You feel something, yes, but I am unsure why one would leave room in an ontology for a celestial being unless it was born out of habit, or desire, for I can find no other reason to stir such an idea into an ontology. We once felt the Earth stood still, or was flat, but I wager not many people feel that way any longer. Over a sufficient amount of time, and with a sufficient amount of discourse, old habits will change.
I agree with your existential facts. Vulnerability is needed most of all. But I would say one should embody these principles rather than internalize them.
Well, its sort of like the "self". Can we find a self? I can't. You cant 'pin-point' a self. Hume took this too far by saying there is no self simply because you couldn't find a specific ideational coordinate to it. The philosopher Even Thompson, along with many others, rightly understands the 'emergent' property of the self as the 'sum-total' of our cognitive, affective and relational activities. It is in process that 'self' is recognized and 'pin-pointed'; but you have to be satisfied with the paradoxical nature of it: self is not something to be pinned down. One wonders if the whole idea of a noun - of something fundamentally separated from its surrounding context, is even a real thing.
The fact that an ontological cooridinate is necessary for POSITIVE living is exactly why I reject strains in postmodern and Lacanian thinking (such as Slavoj Zizek or Adrian Johnston): they just fail, again and again to POSIT, to put something good in the negative in which they have such fun expanding upon. They fail to appreciate that it is human nature - quo human beings - to believe in something. You take away our power to believe - you leave us anxious, depressed, and struggling in anomie.

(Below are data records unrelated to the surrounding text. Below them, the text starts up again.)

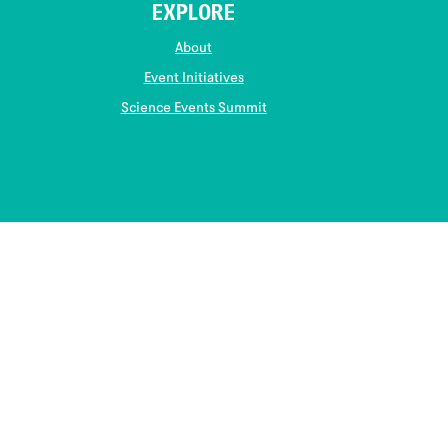
EXPLORE
About
Event Initiatives
Science Events Summit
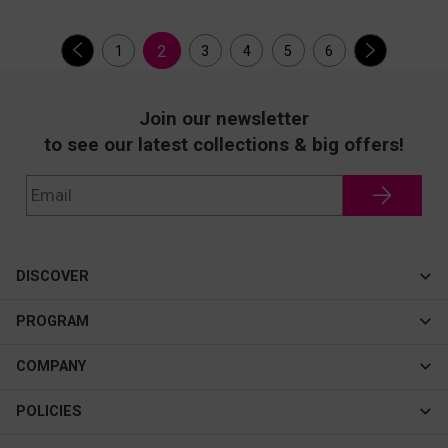
2
1
3
4
5
6
Join our newsletter
to see our latest collections & big offers!
DISCOVER
Cateye
PROGRAM
New In
Affiliate Program
COMPANY
Best Sellers
About Us
POLICIES
Assistance Program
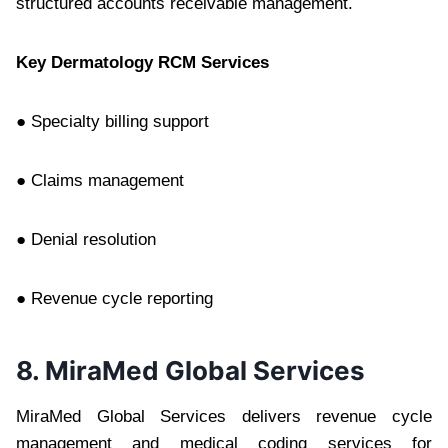
structured accounts receivable management.
Key Dermatology RCM Services
● Specialty billing support
● Claims management
● Denial resolution
● Revenue cycle reporting
8. MiraMed Global Services
MiraMed Global Services delivers revenue cycle
management and medical coding services for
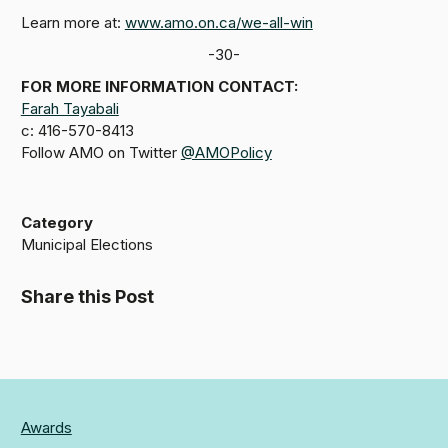
Learn more at:
www.amo.on.ca/we-all-win
-30-
FOR MORE INFORMATION CONTACT:
Farah Tayabali
c: 416-570-8413
Follow AMO on Twitter
@AMOPolicy
Category
Municipal Elections
Share this Post
Awards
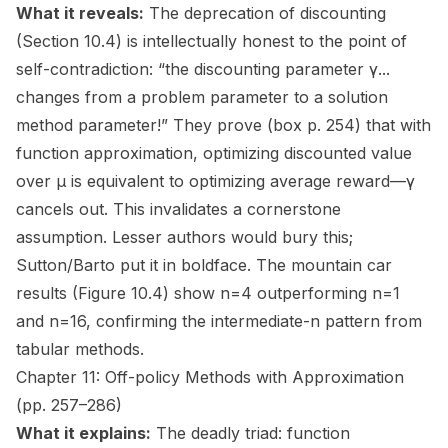
What it reveals:
The deprecation of discounting
(Section 10.4) is intellectually honest to the point of
self-contradiction: “the discounting parameter γ...
changes from a problem parameter to a solution
method parameter!” They prove (box p. 254) that with
function approximation, optimizing discounted value
over μ is equivalent to optimizing average reward—γ
cancels out. This invalidates a cornerstone
assumption. Lesser authors would bury this;
Sutton/Barto put it in boldface. The mountain car
results (Figure 10.4) show n=4 outperforming n=1
and n=16, confirming the intermediate-n pattern from
tabular methods.
Chapter 11: Off-policy Methods with Approximation
(pp. 257–286)
What it explains:
The deadly triad: function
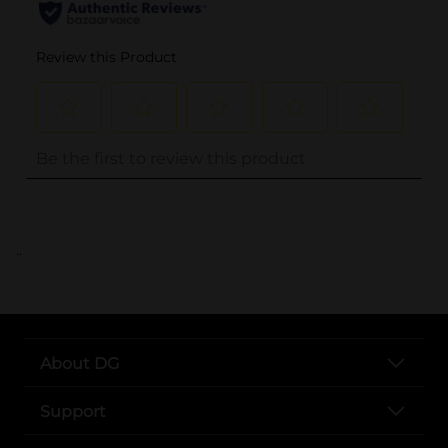
..
About DG
Support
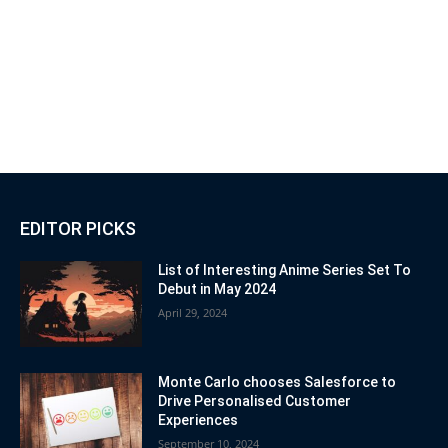
EDITOR PICKS
List of Interesting Anime Series Set To
Debut in May 2024
April 29, 2024
Monte Carlo chooses Salesforce to
Drive Personalised Customer
Experiences
September 10, 2024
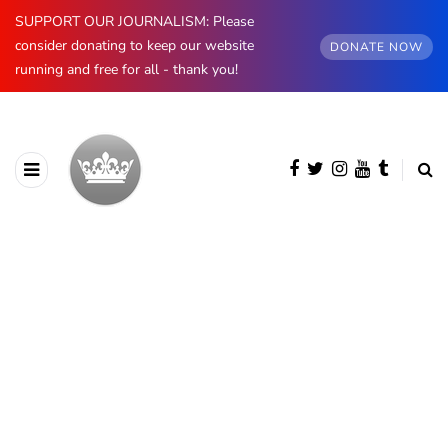
SUPPORT OUR JOURNALISM: Please
consider donating to keep our website
DONATE NOW
running and free for all - thank you!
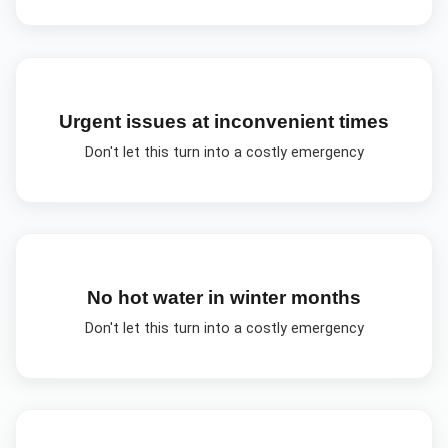
Urgent issues at inconvenient times
Don't let this turn into a costly emergency
No hot water in winter months
Don't let this turn into a costly emergency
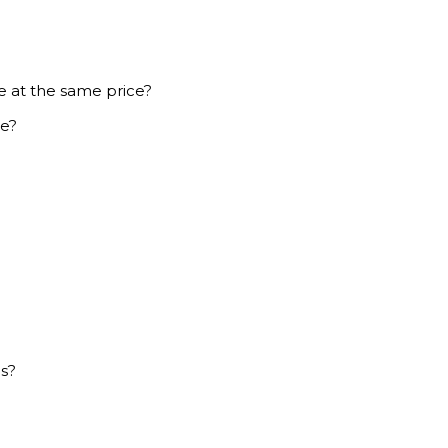
e at the same price?
ce?
es?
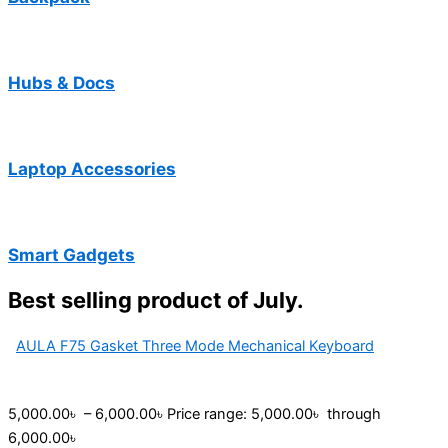
Hubs & Docs
Laptop Accessories
Smart Gadgets
Best selling product of July.
AULA F75 Gasket Three Mode Mechanical Keyboard
5,000.00
৳
–
6,000.00
৳
Price range: 5,000.00৳ through
6,000.00৳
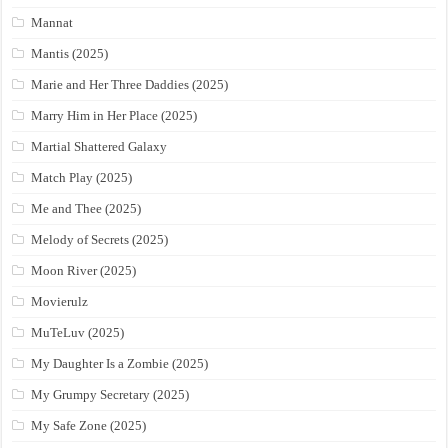
Mannat
Mantis (2025)
Marie and Her Three Daddies (2025)
Marry Him in Her Place (2025)
Martial Shattered Galaxy
Match Play (2025)
Me and Thee (2025)
Melody of Secrets (2025)
Moon River (2025)
Movierulz
MuTeLuv (2025)
My Daughter Is a Zombie (2025)
My Grumpy Secretary (2025)
My Safe Zone (2025)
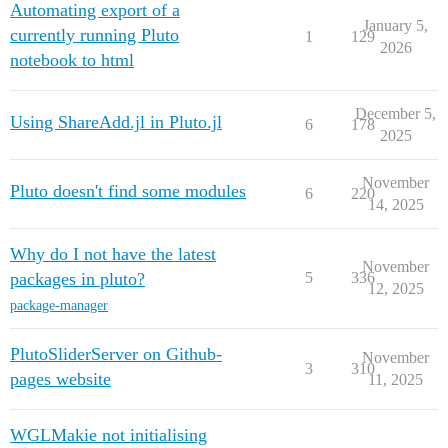
Automating export of a
January 5,
currently running Pluto
1
129
2026
notebook to html
December 5,
Using ShareAdd.jl in Pluto.jl
6
178
2025
November
Pluto doesn't find some modules
6
220
14, 2025
Why do I not have the latest
November
packages in pluto?
5
336
12, 2025
package-manager
PlutoSliderServer on Github-
November
3
310
pages website
11, 2025
WGLMakie not initialising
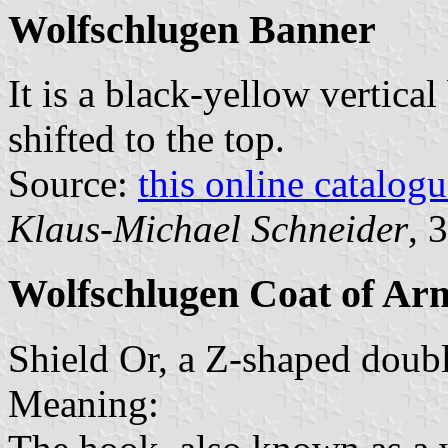
Wolfschlugen Banner
It is a black-yellow vertical
shifted to the top.
Source:
this online catalog
Klaus-Michael Schneider
, 
Wolfschlugen Coat of Ar
Shield Or, a Z-shaped doub
Meaning:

I do not agree with Thompson that the self is the sum-total of our abilities. Abilities require an agent of some sort to perform them. If the self is the sum-total of our abilities, then the self needs to be performed by some agent other than itself. I don’t understand how it is so difficult for philosophers of mind to believe they are the agent, in this case a human organism, and not what it performs. So I am unsatisfied with the paradoxical, and somewhat fallacious idea that the self is anything other than the body.
I also do not agree with any emergence theory of mind or consciousness. I have yet to witness any such properties emerge.
This is my view, and though I realize it is very reductionist, I think positing anything more than what is there is an error.
Assuming there is nothing inherently negative or positive about what is
. I believe that a destruction of these ideas such as God is necessary, at least to show that they can be destroyed and created.
I agree humans need to believe in things, otherwise there is groundlessness. But believing in propositions and ideas is not good enough, and a quick look at history can prove this. I think we need to step beyond believing in propositions, posits, and fiction, and start believing in more substantial, more immediate things.
I agree with everything you say about others. In my extensive travels, I’ve learned the variation in human behaviour amounts to very little. Laughter, dance, smiling, hospitality, generosity – for the most part these are universal, and I’ve felt comfortable in nearly every culture I’ve been too. In my view, the “otherness” of others is of prime importance. This is why I’ve repudiated any idea in regards to solipsism, dualism or monism, that would say they are anything other than what I am interacting with. I need to see them as unique, as original, who occupy their own place in space and time, for me to value them the way I do. I do not want to feel the need to posit anything.
Every single speck of dust should be given thanks for simply being there, and for giving us something upon which light may shine, upon which to fix our gaze. Without that speck of dust, there is nothing.